By Boniface Womber and Bonnie Jean Feldkamp December 18, 2020

This article is from Eye on Ohio, the nonprofit, nonpartisan Ohio Center for Journalism. Please join their free mailing list, as this helps provide more public service reporting.

Amid a raging pandemic, Ohio’s agency responsible for looking out for workers’ welfare has started posting full-time temporary jobs with no benefits for its own workforce. 

For example, this week the Ohio Department of Job and Family Services (ODJFS) sought to hire an “electronic design specialist,” a job that requires a bachelor’s degree, years of experience, or some combination of both. The hours listed are full time, with a schedule that is “not negotiable” and the position is “not eligible” for benefits.  

As total COVID-19 cases in the state soared to nearly 600,000 and deaths rose to almost 8,000, Eye on Ohio asked why the positions are listed without medical benefits when large employers have to give most of their workforce— even temporary workers— medical insurance eventually under the Affordable Care Act, or pay a penalty. 

A spokesman for ODJFS said “Benefit eligibility under the ACA for temporary or part-time positions is determined based on the length of time employed and hours worked during that period of time.” 

Eye on Ohio further inquired if the positions have a set end date and why officials listed positions with no health care as the chances of getting a debilitating disease have risen. Officials did not respond to multiple requests to comment. 

Each job posting begins with, “The Ohio Department of Job and Family Services’ mission is to improve the well-being of Ohio’s workforce and families by promoting economic self-sufficiency and ensuring the safety of Ohio’s most vulnerable citizens.”

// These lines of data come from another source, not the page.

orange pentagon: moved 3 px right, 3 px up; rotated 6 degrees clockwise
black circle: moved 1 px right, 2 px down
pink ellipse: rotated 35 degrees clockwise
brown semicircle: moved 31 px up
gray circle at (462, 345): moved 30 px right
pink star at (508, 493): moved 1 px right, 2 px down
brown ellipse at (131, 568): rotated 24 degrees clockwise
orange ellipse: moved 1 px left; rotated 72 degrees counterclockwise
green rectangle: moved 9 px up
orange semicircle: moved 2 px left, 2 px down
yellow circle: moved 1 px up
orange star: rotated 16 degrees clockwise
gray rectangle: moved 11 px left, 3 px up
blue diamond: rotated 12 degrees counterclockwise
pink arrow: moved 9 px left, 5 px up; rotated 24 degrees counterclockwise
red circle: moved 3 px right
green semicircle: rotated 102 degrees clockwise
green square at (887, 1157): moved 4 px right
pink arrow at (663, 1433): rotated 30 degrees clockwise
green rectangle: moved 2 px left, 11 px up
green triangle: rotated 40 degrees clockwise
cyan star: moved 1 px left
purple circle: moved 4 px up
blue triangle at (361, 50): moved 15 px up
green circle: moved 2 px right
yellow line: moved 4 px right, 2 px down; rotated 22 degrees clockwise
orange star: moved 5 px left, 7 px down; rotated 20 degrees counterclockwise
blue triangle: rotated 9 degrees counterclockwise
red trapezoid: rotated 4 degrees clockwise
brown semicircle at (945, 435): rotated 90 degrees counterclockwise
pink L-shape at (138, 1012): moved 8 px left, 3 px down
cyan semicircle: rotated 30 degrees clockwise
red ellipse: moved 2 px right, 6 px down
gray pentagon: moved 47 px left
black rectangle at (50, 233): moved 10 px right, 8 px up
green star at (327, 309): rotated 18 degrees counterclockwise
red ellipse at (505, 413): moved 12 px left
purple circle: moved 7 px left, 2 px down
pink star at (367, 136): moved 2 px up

But it’s not clear if ODJFS’ own workers could be self-sufficient with its own positions: according to, a monthly premium for a nonsmoking family of four in Columbus is approximately $810. That’s about 24% of what an ODJFS electronic design would make after taxes. And doesn’t include money for a deductible, or other costs associated with getting sick. 

Other temporary jobs don’t require a degree or much experience but make much less, such as a temporary customer service representative, who would have to shell out 30% of their post-tax income just for premiums for a similar family. Benefits the Law Requires

When it comes to employee benefits, Lyndsey Barnett, chair of Graydon Law’s Employee Benefits’ Department, said technically “there is no law that any employer provides any employee any benefit regardless of the number of hours that they work.”

The Affordable Care Act does however place a penalty on what’s called Applicable Large Employers (ALE) if they do not offer “minimum essential coverage” after a specified waiting period. According to, “applicable large employers have annual reporting responsibilities concerning whether and what health insurance they offered to their full-time employees (and their dependents).” Determining which employees are considered “full-time equivalent” isn’t always as simple as knowing who’s on the payroll for more than 30 hours per week. Also the ALEs are permitted a 90-day waiting period before employees are eligible for benefits so if a temporary position only lasts three months the employee may never qualify for benefits.